*** INPUT DATA

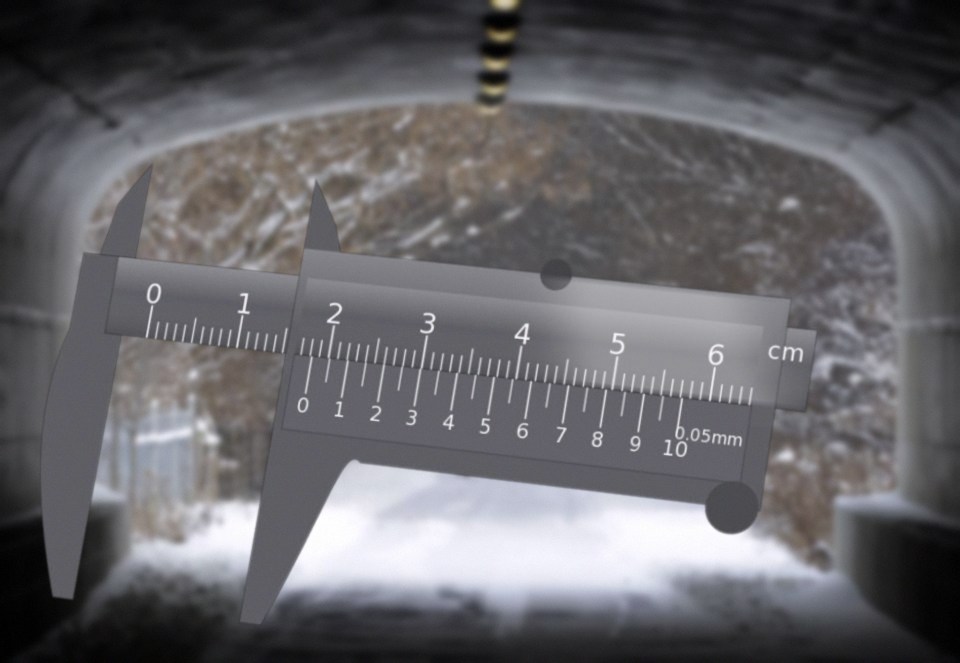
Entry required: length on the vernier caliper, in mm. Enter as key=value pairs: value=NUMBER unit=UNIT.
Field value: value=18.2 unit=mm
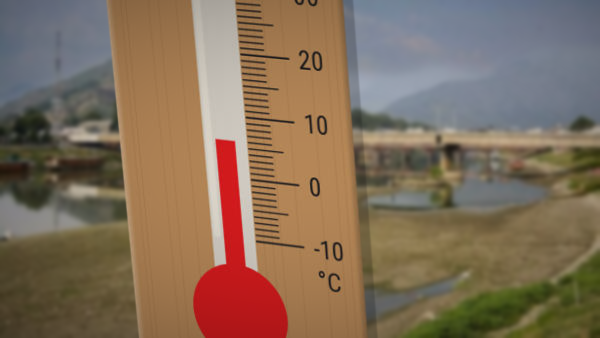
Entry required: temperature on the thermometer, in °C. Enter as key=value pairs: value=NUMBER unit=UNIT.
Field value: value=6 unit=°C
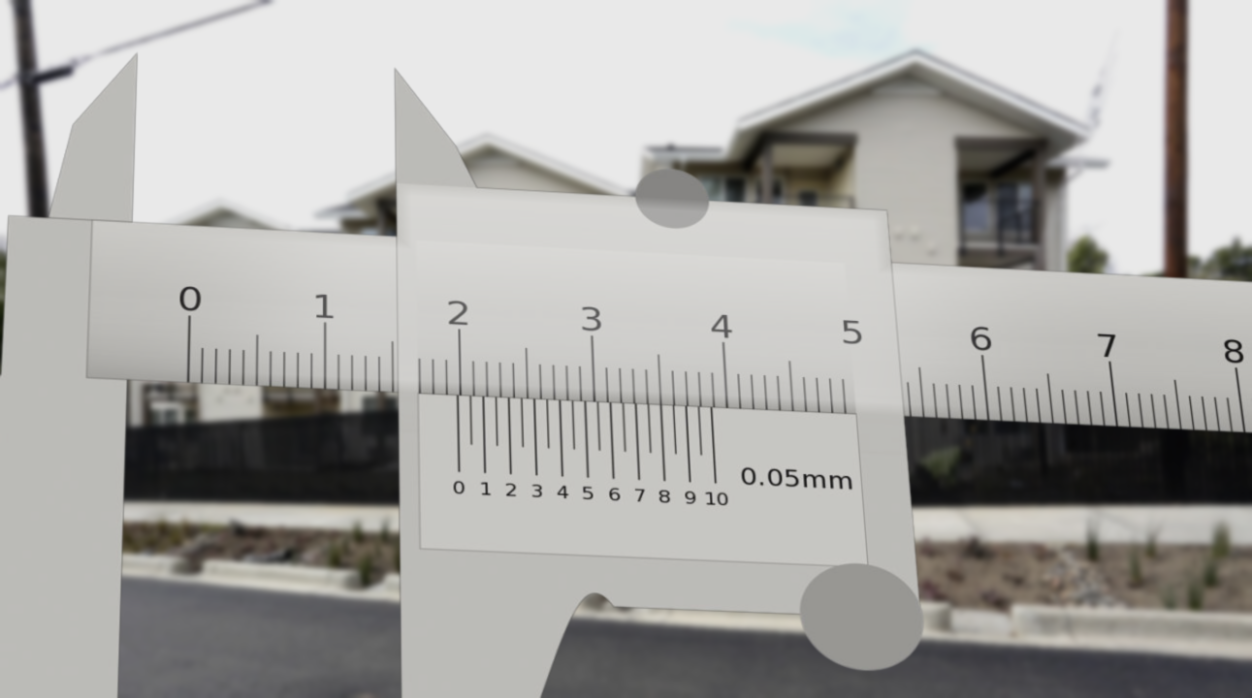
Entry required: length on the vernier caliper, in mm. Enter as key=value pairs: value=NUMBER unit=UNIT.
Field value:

******
*** INPUT DATA

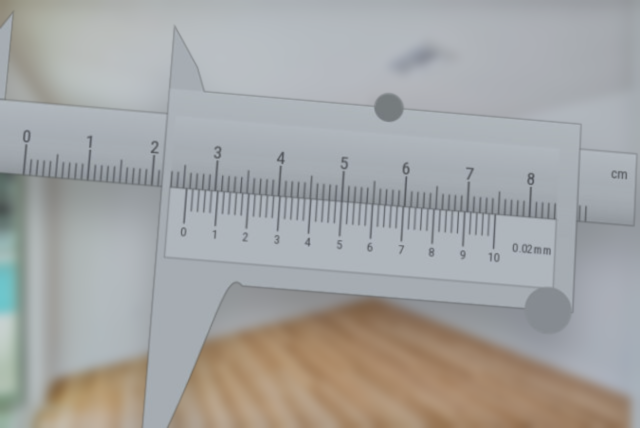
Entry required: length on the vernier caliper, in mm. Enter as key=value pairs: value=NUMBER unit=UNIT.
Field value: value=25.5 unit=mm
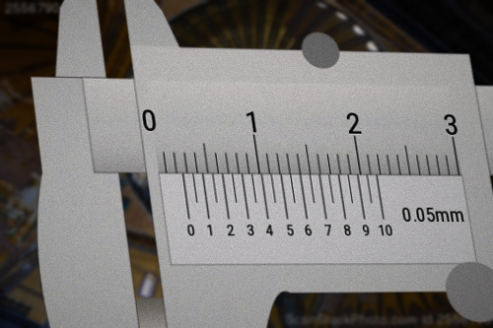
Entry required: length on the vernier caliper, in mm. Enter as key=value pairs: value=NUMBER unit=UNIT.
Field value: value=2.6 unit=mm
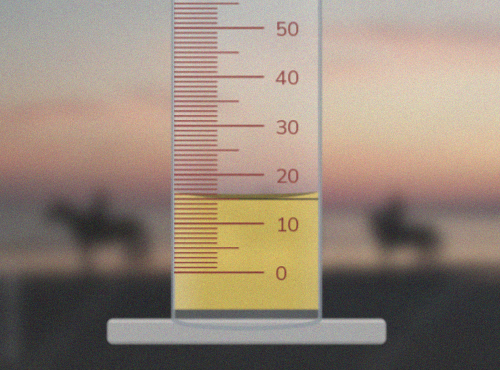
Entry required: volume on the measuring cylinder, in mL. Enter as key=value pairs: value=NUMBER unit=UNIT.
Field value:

******
*** INPUT DATA

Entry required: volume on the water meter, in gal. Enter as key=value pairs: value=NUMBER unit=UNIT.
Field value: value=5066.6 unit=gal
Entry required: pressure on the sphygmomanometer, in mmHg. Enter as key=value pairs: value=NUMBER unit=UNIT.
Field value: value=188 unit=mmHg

******

» **PROMPT**:
Can you reproduce, word for word, the stretch of the records from the line containing "Entry required: temperature" through the line containing "Field value: value=6 unit=°C", and nothing else?

» **EXERCISE OUTPUT**:
Entry required: temperature on the thermometer, in °C. Enter as key=value pairs: value=NUMBER unit=UNIT.
Field value: value=6 unit=°C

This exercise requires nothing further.